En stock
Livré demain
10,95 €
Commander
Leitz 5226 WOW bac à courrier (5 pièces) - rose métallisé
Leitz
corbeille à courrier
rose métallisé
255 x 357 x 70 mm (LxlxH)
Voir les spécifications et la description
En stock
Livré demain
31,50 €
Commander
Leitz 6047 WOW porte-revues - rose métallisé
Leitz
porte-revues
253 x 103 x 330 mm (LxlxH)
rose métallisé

####

Among the lines above, find those carrying the word "métallisé" and copy them out.

Leitz 5226 WOW bac à courrier (5 pièces) - rose métallisé
rose métallisé
Leitz 6047 WOW porte-revues - rose métallisé
rose métallisé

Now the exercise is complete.